■ Your task
Set down each record exactly as written.

■ The input
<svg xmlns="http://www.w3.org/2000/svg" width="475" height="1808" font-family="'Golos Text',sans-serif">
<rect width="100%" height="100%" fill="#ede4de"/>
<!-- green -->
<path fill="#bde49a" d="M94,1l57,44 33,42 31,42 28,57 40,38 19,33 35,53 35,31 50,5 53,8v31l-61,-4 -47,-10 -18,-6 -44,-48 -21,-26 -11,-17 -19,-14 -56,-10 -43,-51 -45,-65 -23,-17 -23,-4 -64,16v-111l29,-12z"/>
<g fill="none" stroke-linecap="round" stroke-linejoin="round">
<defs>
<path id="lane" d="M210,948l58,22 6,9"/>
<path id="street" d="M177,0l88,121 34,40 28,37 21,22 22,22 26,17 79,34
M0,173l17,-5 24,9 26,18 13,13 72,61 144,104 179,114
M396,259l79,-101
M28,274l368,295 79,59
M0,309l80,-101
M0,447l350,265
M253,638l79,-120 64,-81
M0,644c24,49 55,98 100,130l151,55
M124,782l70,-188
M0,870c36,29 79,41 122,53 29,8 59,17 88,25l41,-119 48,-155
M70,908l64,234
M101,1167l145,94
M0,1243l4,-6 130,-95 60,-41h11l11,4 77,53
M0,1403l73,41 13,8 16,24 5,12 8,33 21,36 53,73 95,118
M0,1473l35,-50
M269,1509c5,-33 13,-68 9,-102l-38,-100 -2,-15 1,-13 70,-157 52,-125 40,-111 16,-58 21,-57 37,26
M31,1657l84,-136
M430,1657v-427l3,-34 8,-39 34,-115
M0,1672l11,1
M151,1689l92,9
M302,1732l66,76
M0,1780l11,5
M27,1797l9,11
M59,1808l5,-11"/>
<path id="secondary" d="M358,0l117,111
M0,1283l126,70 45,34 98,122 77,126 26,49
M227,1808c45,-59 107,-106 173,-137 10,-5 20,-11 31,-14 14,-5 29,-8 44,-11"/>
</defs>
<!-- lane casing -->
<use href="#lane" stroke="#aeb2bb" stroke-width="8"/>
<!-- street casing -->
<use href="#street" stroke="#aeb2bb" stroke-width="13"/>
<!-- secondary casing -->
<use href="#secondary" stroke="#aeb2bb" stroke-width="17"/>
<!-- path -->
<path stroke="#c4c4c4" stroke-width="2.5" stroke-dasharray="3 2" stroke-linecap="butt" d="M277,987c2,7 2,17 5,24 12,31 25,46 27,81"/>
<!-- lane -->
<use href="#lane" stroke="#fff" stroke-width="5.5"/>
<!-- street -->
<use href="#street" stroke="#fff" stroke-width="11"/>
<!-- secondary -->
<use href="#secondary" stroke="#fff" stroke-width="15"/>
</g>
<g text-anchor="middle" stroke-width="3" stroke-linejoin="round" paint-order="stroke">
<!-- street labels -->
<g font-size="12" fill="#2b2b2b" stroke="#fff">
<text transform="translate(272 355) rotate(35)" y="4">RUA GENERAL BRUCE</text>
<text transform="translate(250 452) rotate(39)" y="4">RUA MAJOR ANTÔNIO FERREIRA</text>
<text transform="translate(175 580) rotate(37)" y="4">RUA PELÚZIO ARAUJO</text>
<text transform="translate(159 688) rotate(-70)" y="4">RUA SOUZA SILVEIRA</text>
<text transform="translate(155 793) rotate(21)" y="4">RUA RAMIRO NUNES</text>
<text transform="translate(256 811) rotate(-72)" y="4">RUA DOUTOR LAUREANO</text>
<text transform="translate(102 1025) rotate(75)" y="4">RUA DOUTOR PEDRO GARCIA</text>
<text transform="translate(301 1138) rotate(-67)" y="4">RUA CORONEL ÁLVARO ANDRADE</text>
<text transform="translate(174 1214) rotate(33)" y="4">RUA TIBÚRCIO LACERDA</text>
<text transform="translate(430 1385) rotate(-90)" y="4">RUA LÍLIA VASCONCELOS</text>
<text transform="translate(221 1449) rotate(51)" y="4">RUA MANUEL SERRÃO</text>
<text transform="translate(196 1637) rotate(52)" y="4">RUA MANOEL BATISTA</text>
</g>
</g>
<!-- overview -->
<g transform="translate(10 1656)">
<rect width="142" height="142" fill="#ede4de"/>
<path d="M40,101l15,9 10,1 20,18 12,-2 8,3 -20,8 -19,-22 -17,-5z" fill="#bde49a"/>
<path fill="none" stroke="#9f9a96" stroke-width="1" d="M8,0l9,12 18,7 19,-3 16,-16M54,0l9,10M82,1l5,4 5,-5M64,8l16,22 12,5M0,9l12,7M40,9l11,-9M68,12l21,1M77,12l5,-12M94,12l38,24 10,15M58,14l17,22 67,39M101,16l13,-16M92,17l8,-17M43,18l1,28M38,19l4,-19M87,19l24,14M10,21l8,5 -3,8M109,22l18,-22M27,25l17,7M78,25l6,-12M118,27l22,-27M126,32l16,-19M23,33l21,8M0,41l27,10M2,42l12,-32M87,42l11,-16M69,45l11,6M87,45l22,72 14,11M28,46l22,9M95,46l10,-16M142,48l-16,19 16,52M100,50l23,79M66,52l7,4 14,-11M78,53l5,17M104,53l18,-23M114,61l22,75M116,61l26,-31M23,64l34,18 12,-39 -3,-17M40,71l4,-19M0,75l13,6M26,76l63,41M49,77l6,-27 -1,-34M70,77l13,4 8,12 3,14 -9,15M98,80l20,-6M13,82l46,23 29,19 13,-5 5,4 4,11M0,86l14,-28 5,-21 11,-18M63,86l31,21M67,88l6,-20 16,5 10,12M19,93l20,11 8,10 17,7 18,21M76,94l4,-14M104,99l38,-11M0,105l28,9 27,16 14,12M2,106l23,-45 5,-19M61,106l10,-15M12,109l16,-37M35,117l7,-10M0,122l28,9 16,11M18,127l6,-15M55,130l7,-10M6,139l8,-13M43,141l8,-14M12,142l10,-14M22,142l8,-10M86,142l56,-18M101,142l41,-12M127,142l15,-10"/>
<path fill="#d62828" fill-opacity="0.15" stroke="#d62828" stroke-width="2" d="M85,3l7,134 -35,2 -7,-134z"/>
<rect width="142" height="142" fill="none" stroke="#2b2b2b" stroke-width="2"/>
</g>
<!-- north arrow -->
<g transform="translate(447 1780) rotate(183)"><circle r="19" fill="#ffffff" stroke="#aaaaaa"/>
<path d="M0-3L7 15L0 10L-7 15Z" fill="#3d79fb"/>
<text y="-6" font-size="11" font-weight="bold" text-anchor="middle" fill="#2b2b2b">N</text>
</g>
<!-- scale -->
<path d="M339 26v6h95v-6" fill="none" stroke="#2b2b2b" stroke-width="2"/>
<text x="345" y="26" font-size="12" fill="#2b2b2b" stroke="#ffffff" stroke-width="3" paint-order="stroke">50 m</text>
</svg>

■ Your solution
<svg xmlns="http://www.w3.org/2000/svg" width="475" height="1808" font-family="'Golos Text',sans-serif">
<rect width="100%" height="100%" fill="#ede4de"/>
<!-- green -->
<path fill="#bde49a" d="M94,1l57,44 33,42 31,42 28,57 40,38 19,33 35,53 35,31 50,5 53,8v31l-61,-4 -47,-10 -18,-6 -44,-48 -21,-26 -11,-17 -19,-14 -56,-10 -43,-51 -45,-65 -23,-17 -23,-4 -64,16v-111l29,-12z"/>
<g fill="none" stroke-linecap="round" stroke-linejoin="round">
<defs>
<path id="lane" d="M210,948l58,22 6,9"/>
<path id="street" d="M177,0l88,121 34,40 28,37 21,22 22,22 26,17 79,34
M0,173l17,-5 24,9 26,18 13,13 72,61 144,104 179,114
M396,259l79,-101
M28,274l368,295 79,59
M0,309l80,-101
M0,447l350,265
M253,638l79,-120 64,-81
M0,644c24,49 55,98 100,130l151,55
M124,782l70,-188
M0,870c36,29 79,41 122,53 29,8 59,17 88,25l41,-119 48,-155
M70,908l64,234
M101,1167l145,94
M0,1243l4,-6 130,-95 60,-41h11l11,4 77,53
M0,1403l73,41 13,8 16,24 5,12 8,33 21,36 53,73 95,118
M0,1473l35,-50
M269,1509c5,-33 13,-68 9,-102l-38,-100 -2,-15 1,-13 70,-157 52,-125 40,-111 16,-58 21,-57 37,26
M31,1657l84,-136
M430,1657v-427l3,-34 8,-39 34,-115
M0,1672l11,1
M151,1689l92,9
M302,1732l66,76
M0,1780l11,5
M27,1797l9,11
M59,1808l5,-11"/>
<path id="secondary" d="M358,0l117,111
M0,1283l126,70 45,34 98,122 77,126 26,49
M227,1808c45,-59 107,-106 173,-137 10,-5 20,-11 31,-14 14,-5 29,-8 44,-11"/>
</defs>
<!-- lane casing -->
<use href="#lane" stroke="#aeb2bb" stroke-width="8"/>
<!-- street casing -->
<use href="#street" stroke="#aeb2bb" stroke-width="13"/>
<!-- secondary casing -->
<use href="#secondary" stroke="#aeb2bb" stroke-width="17"/>
<!-- path -->
<path stroke="#c4c4c4" stroke-width="2.5" stroke-dasharray="3 2" stroke-linecap="butt" d="M277,987c2,7 2,17 5,24 12,31 25,46 27,81"/>
<!-- lane -->
<use href="#lane" stroke="#fff" stroke-width="5.5"/>
<!-- street -->
<use href="#street" stroke="#fff" stroke-width="11"/>
<!-- secondary -->
<use href="#secondary" stroke="#fff" stroke-width="15"/>
</g>
<g text-anchor="middle" stroke-width="3" stroke-linejoin="round" paint-order="stroke">
<!-- street labels -->
<g font-size="12" fill="#2b2b2b" stroke="#fff">
<text transform="translate(272 355) rotate(35)" y="4">RUA GENERAL BRUCE</text>
<text transform="translate(250 452) rotate(39)" y="4">RUA MAJOR ANTÔNIO FERREIRA</text>
<text transform="translate(175 580) rotate(37)" y="4">RUA PELÚZIO ARAUJO</text>
<text transform="translate(159 688) rotate(-70)" y="4">RUA SOUZA SILVEIRA</text>
<text transform="translate(155 793) rotate(21)" y="4">RUA RAMIRO NUNES</text>
<text transform="translate(256 811) rotate(-72)" y="4">RUA DOUTOR LAUREANO</text>
<text transform="translate(102 1025) rotate(75)" y="4">RUA DOUTOR PEDRO GARCIA</text>
<text transform="translate(301 1138) rotate(-67)" y="4">RUA CORONEL ÁLVARO ANDRADE</text>
<text transform="translate(174 1214) rotate(33)" y="4">RUA TIBÚRCIO LACERDA</text>
<text transform="translate(430 1385) rotate(-90)" y="4">RUA LÍLIA VASCONCELOS</text>
<text transform="translate(221 1449) rotate(51)" y="4">RUA MANUEL SERRÃO</text>
<text transform="translate(196 1637) rotate(52)" y="4">RUA MANOEL BATISTA</text>
</g>
</g>
<!-- overview -->
<g transform="translate(10 1656)">
<rect width="142" height="142" fill="#ede4de"/>
<path d="M40,101l15,9 10,1 20,18 12,-2 8,3 -20,8 -19,-22 -17,-5z" fill="#bde49a"/>
<path fill="none" stroke="#9f9a96" stroke-width="1" d="M8,0l9,12 18,7 19,-3 16,-16M54,0l9,10M82,1l5,4 5,-5M64,8l16,22 12,5M0,9l12,7M40,9l11,-9M68,12l21,1M77,12l5,-12M94,12l38,24 10,15M58,14l17,22 67,39M101,16l13,-16M92,17l8,-17M43,18l1,28M38,19l4,-19M87,19l24,14M10,21l8,5 -3,8M109,22l18,-22M27,25l17,7M78,25l6,-12M118,27l22,-27M126,32l16,-19M23,33l21,8M0,41l27,10M2,42l12,-32M87,42l11,-16M69,45l11,6M87,45l22,72 14,11M28,46l22,9M95,46l10,-16M142,48l-16,19 16,52M100,50l23,79M66,52l7,4 14,-11M78,53l5,17M104,53l18,-23M114,61l22,75M116,61l26,-31M23,64l34,18 12,-39 -3,-17M40,71l4,-19M0,75l13,6M26,76l63,41M49,77l6,-27 -1,-34M70,77l13,4 8,12 3,14 -9,15M98,80l20,-6M13,82l46,23 29,19 13,-5 5,4 4,11M0,86l14,-28 5,-21 11,-18M63,86l31,21M67,88l6,-20 16,5 10,12M19,93l20,11 8,10 17,7 18,21M76,94l4,-14M104,99l38,-11M0,105l28,9 27,16 14,12M2,106l23,-45 5,-19M61,106l10,-15M12,109l16,-37M35,117l7,-10M0,122l28,9 16,11M18,127l6,-15M55,130l7,-10M6,139l8,-13M43,141l8,-14M12,142l10,-14M22,142l8,-10M86,142l56,-18M101,142l41,-12M127,142l15,-10"/>
<path fill="#d62828" fill-opacity="0.15" stroke="#d62828" stroke-width="2" d="M85,3l7,134 -35,2 -7,-134z"/>
<rect width="142" height="142" fill="none" stroke="#2b2b2b" stroke-width="2"/>
</g>
<!-- north arrow -->
<g transform="translate(447 1780) rotate(183)"><circle r="19" fill="#ffffff" stroke="#aaaaaa"/>
<path d="M0-3L7 15L0 10L-7 15Z" fill="#3d79fb"/>
<text y="-6" font-size="11" font-weight="bold" text-anchor="middle" fill="#2b2b2b">N</text>
</g>
<!-- scale -->
<path d="M339 26v6h95v-6" fill="none" stroke="#2b2b2b" stroke-width="2"/>
<text x="345" y="26" font-size="12" fill="#2b2b2b" stroke="#ffffff" stroke-width="3" paint-order="stroke">50 m</text>
</svg>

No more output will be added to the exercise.